Mr Putin said that he finds it hard to believe that the sex charges against the Frenchman are true and that he may have fallen victim to a shadowy plot to discredit him.

"It is hard for me to evaluate the real political underlying reasons and I do not even want to get into that subject, but I cannot believe that everything is as it seems and how it was initially presented," he said. "It does not sit right in my head."

Mr Strauss-Kahn was arrested at JFK airport in New York on May 14 for allegedly sexually assaulting a hotel chambermaid.
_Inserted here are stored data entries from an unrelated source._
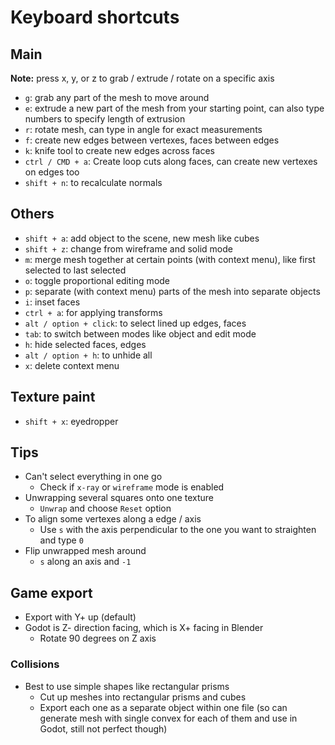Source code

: # Keyboard shortcuts

## Main

**Note:** press x, y, or z to grab / extrude / rotate on a specific axis

- `g`: grab any part of the mesh to move around
- `e`: extrude a new part of the mesh from your starting point, can also type numbers to specify length of extrusion
- `r`: rotate mesh, can type in angle for exact measurements
- `f`: create new edges between vertexes, faces between edges
- `k`: knife tool to create new edges across faces
- `ctrl / CMD + a`: Create loop cuts along faces, can create new vertexes on edges too
- `shift + n`: to recalculate normals


## Others

- `shift + a`: add object to the scene, new mesh like cubes
- `shift + z`: change from wireframe and solid mode
- `m`: merge mesh together at certain points (with context menu), like first selected to last selected
- `o`: toggle proportional editing mode
- `p`: separate (with context menu) parts of the mesh into separate objects
- `i`: inset faces
- `ctrl + a`: for applying transforms
- `alt / option + click`: to select lined up edges, faces
- `tab`: to switch between modes like object and edit mode
- `h`: hide selected faces, edges
- `alt / option + h`: to unhide all
- `x`: delete context menu

## Texture paint

- `shift + x`: eyedropper

## Tips

- Can't select everything in one go
  - Check if `x-ray` or `wireframe` mode is enabled
- Unwrapping several squares onto one texture
  - `Unwrap` and choose `Reset` option
- To align some vertexes along a edge / axis
  - Use `s` with the axis perpendicular to the one you want to straighten and type `0`
- Flip unwrapped mesh around
  - `s` along an axis and `-1`

## Game export

- Export with Y+ up (default)
- Godot is Z- direction facing, which is X+ facing in Blender
  - Rotate 90 degrees on Z axis

### Collisions

- Best to use simple shapes like rectangular prisms
  - Cut up meshes into rectangular prisms and cubes
  - Export each one as a separate object within one file (so can generate mesh with single convex for each of them and use in Godot, still not perfect though)
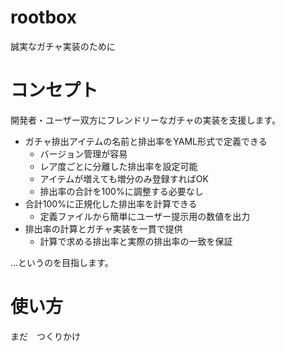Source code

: # rootbox
誠実なガチャ実装のために

# コンセプト
開発者・ユーザー双方にフレンドリーなガチャの実装を支援します。

- ガチャ排出アイテムの名前と排出率をYAML形式で定義できる
  - バージョン管理が容易
  - レア度ごとに分離した排出率を設定可能
  - アイテムが増えても増分のみ登録すればOK
  - 排出率の合計を100%に調整する必要なし
- 合計100%に正規化した排出率を計算できる
  - 定義ファイルから簡単にユーザー提示用の数値を出力
- 排出率の計算とガチャ実装を一貫で提供
  - 計算で求める排出率と実際の排出率の一致を保証

…というのを目指します。

# 使い方
まだ　つくりかけ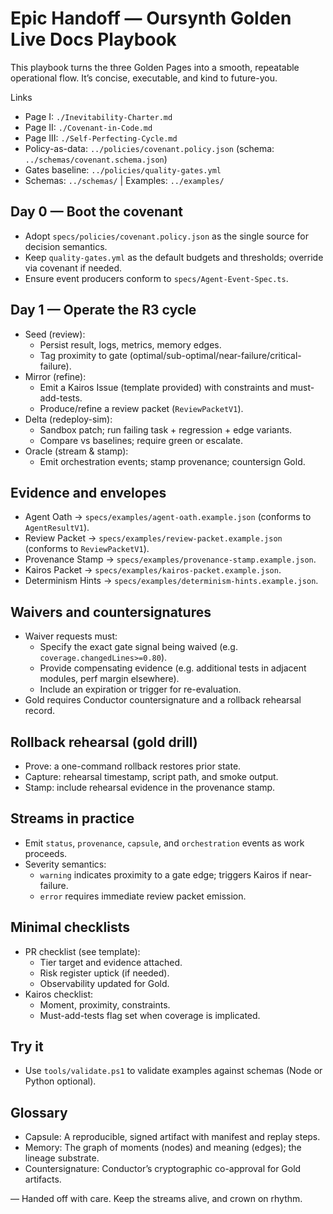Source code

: # Epic Handoff — Oursynth Golden Live Docs Playbook

This playbook turns the three Golden Pages into a smooth, repeatable operational flow. It’s concise, executable, and kind to future-you.

Links

- Page I: `./Inevitability-Charter.md`
- Page II: `./Covenant-in-Code.md`
- Page III: `./Self-Perfecting-Cycle.md`
- Policy-as-data: `../policies/covenant.policy.json` (schema: `../schemas/covenant.schema.json`)
- Gates baseline: `../policies/quality-gates.yml`
- Schemas: `../schemas/` | Examples: `../examples/`

## Day 0 — Boot the covenant

- Adopt `specs/policies/covenant.policy.json` as the single source for decision semantics.
- Keep `quality-gates.yml` as the default budgets and thresholds; override via covenant if needed.
- Ensure event producers conform to `specs/Agent-Event-Spec.ts`.

## Day 1 — Operate the R3 cycle

- Seed (review):
  - Persist result, logs, metrics, memory edges.
  - Tag proximity to gate (optimal/sub-optimal/near-failure/critical-failure).
- Mirror (refine):
  - Emit a Kairos Issue (template provided) with constraints and must-add-tests.
  - Produce/refine a review packet (`ReviewPacketV1`).
- Delta (redeploy-sim):
  - Sandbox patch; run failing task + regression + edge variants.
  - Compare vs baselines; require green or escalate.
- Oracle (stream & stamp):
  - Emit orchestration events; stamp provenance; countersign Gold.

## Evidence and envelopes

- Agent Oath → `specs/examples/agent-oath.example.json` (conforms to `AgentResultV1`).
- Review Packet → `specs/examples/review-packet.example.json` (conforms to `ReviewPacketV1`).
- Provenance Stamp → `specs/examples/provenance-stamp.example.json`.
- Kairos Packet → `specs/examples/kairos-packet.example.json`.
- Determinism Hints → `specs/examples/determinism-hints.example.json`.

## Waivers and countersignatures

- Waiver requests must:
  - Specify the exact gate signal being waived (e.g. `coverage.changedLines>=0.80`).
  - Provide compensating evidence (e.g. additional tests in adjacent modules, perf margin elsewhere).
  - Include an expiration or trigger for re-evaluation.
- Gold requires Conductor countersignature and a rollback rehearsal record.

## Rollback rehearsal (gold drill)

- Prove: a one-command rollback restores prior state.
- Capture: rehearsal timestamp, script path, and smoke output.
- Stamp: include rehearsal evidence in the provenance stamp.

## Streams in practice

- Emit `status`, `provenance`, `capsule`, and `orchestration` events as work proceeds.
- Severity semantics:
  - `warning` indicates proximity to a gate edge; triggers Kairos if near-failure.
  - `error` requires immediate review packet emission.

## Minimal checklists

- PR checklist (see template):
  - Tier target and evidence attached.
  - Risk register uptick (if needed).
  - Observability updated for Gold.
- Kairos checklist:
  - Moment, proximity, constraints.
  - Must-add-tests flag set when coverage is implicated.

## Try it

- Use `tools/validate.ps1` to validate examples against schemas (Node or Python optional).

## Glossary

- Capsule: A reproducible, signed artifact with manifest and replay steps.
- Memory: The graph of moments (nodes) and meaning (edges); the lineage substrate.
- Countersignature: Conductor’s cryptographic co-approval for Gold artifacts.

— Handed off with care. Keep the streams alive, and crown on rhythm.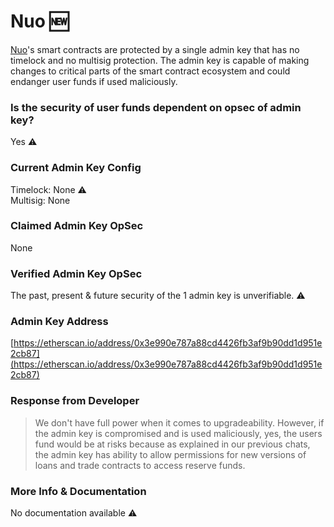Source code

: # Nuo 🆕

[Nuo](https://nuo.network)'s smart contracts are protected by a single admin key that has no timelock and no multisig protection. The admin key is capable of making changes to critical parts of the smart contract ecosystem and could endanger user funds if used maliciously.

### Is the security of user funds dependent on opsec of admin key?

Yes ⚠️

### Current Admin Key Config

Timelock: None ⚠️  
Multisig: None

### Claimed Admin Key OpSec

None

### Verified Admin Key OpSec

The past, present & future security of the 1 admin key is unverifiable. ⚠️

### Admin Key Address

[https://etherscan.io/address/0x3e990e787a88cd4426fb3af9b90dd1d951e2cb87](https://etherscan.io/address/0x3e990e787a88cd4426fb3af9b90dd1d951e2cb87)

### Response from Developer

> We don't have full power when it comes to upgradeability. However, if the admin key is compromised and is used maliciously, yes, the users fund would be at risks because as explained in our previous chats, the admin key has ability to allow permissions for new versions of loans and trade contracts to access reserve funds.

### More Info & Documentation

No documentation available ⚠️

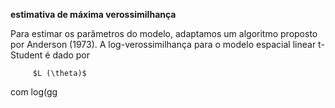 **estimativa de máxima verossimilhança**

   Para estimar os parâmetros do modelo, adaptamos um algoritmo proposto por Anderson (1973).
A log-verossimilhança para o modelo espacial linear t-Student é dado por

         $L (\theta)$

   com log(gg
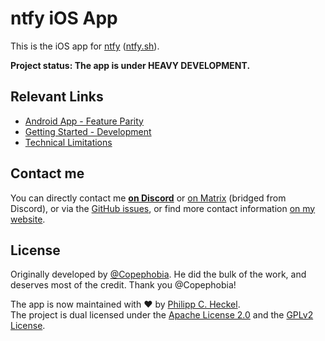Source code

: #  ntfy iOS App
This is the iOS app for [ntfy](https://github.com/binwiederhier/ntfy) ([ntfy.sh](https://ntfy.sh)).

**Project status: The app is under HEAVY DEVELOPMENT.**

## Relevant Links

- [Android App - Feature Parity](docs/FEATURE_PARITY.md)
- [Getting Started - Development](docs/GETTING_STARTED.md)
- [Technical Limitations](docs/TECHNICAL_LIMITATIONS.md)

## Contact me
You can directly contact me **[on Discord](https://discord.gg/cT7ECsZj9w)** or [on Matrix](https://matrix.to/#/#ntfy:matrix.org) 
(bridged from Discord), or via the [GitHub issues](https://github.com/binwiederhier/ntfy/issues), or find more contact information
[on my website](https://heckel.io/about).

## License
Originally developed by [@Copephobia](https://github.com/Copephobia). He did the bulk of the work, and deserves most
of the credit. Thank you @Copephobia!

The app is now maintained with ❤️ by [Philipp C. Heckel](https://heckel.io).   
The project is dual licensed under the [Apache License 2.0](LICENSE) and the [GPLv2 License](LICENSE.GPLv2).

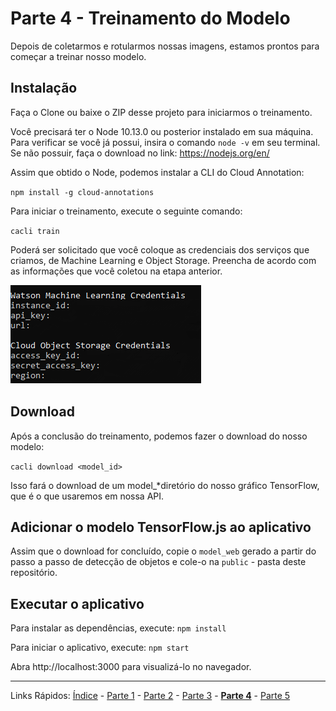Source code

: # Parte 4 - Treinamento do Modelo

Depois de coletarmos e rotularmos nossas imagens, estamos prontos para começar a treinar nosso modelo.

## Instalação

Faça o Clone ou baixe o ZIP desse projeto para iniciarmos o treinamento.

Você precisará ter o Node 10.13.0 ou posterior instalado em sua máquina.
Para verificar se você já possui, insira o comando `node -v` em seu terminal.
Se não possuir, faça o download no link: https://nodejs.org/en/

Assim que obtido o Node, podemos instalar a CLI do Cloud Annotation:

` npm install -g cloud-annotations `

Para iniciar o treinamento, execute o seguinte comando:

`cacli train`

Poderá ser solicitado que você coloque as credenciais dos serviços que criamos, de Machine Learning e Object Storage. Preencha de acordo com as informações que você coletou na etapa anterior. 

![credenciais-cli](/content/images/treinamento-1.png)


## Download

Após a conclusão do treinamento, podemos fazer o download do nosso modelo:

`cacli download <model_id>`

Isso fará o download de um model_*diretório do nosso gráfico TensorFlow, que é o que usaremos em nossa API.


## Adicionar o modelo TensorFlow.js ao aplicativo

Assim que o download for concluído, copie o `model_web` gerado a partir do passo a passo de detecção de objetos e cole-o na `public` - pasta deste repositório.

## Executar o aplicativo

Para instalar as dependências, execute: `npm install`

Para iniciar o aplicativo, execute: `npm start`

Abra http://localhost:3000 para visualizá-lo no navegador.


***
Links Rápidos:
[Índice](https://github.com/plcpinho/talknlabs/) - [Parte 1](/content/md/intro.md) - [Parte 2](/content/md/cloudannotations.md) - [Parte 3](/content/md/instancias.md) - **[Parte 4](/content/md/treinamento.md)** - [Parte 5](/content/md/rede-ibp.md)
Mr Putin's public support for Mr Strauss-Kahn comes days after a French politician alleged that the former IMF chief had said before his arrest that he thought Mr Putin was actively plotting his downfall.

The politician, Claude Bartolone, said: "He said the Russians and notably Putin had allied themselves with France to try to have him fired from the IMF to stop him running for (French) president."

The Russian prime minister's support for the embattled former IMF head is likely to be seized upon by his critics who suspect that he is a male chauvinist, a claim Mr Putin denies.

He sparked uproar in 2006 however when he was overheard joking about rape allegations against then Israeli President Moshe Katsav. Mr Putin was quoted as saying: "What a mighty man he turns out to be! He raped 10 women - I would never have expected this from him. He surprised us all - we all envy him!" His spokesman said the sense of the controversial joke had been lost in translation. Mr Katsav was later convicted of rape and is now serving out a seven-year prison sentence.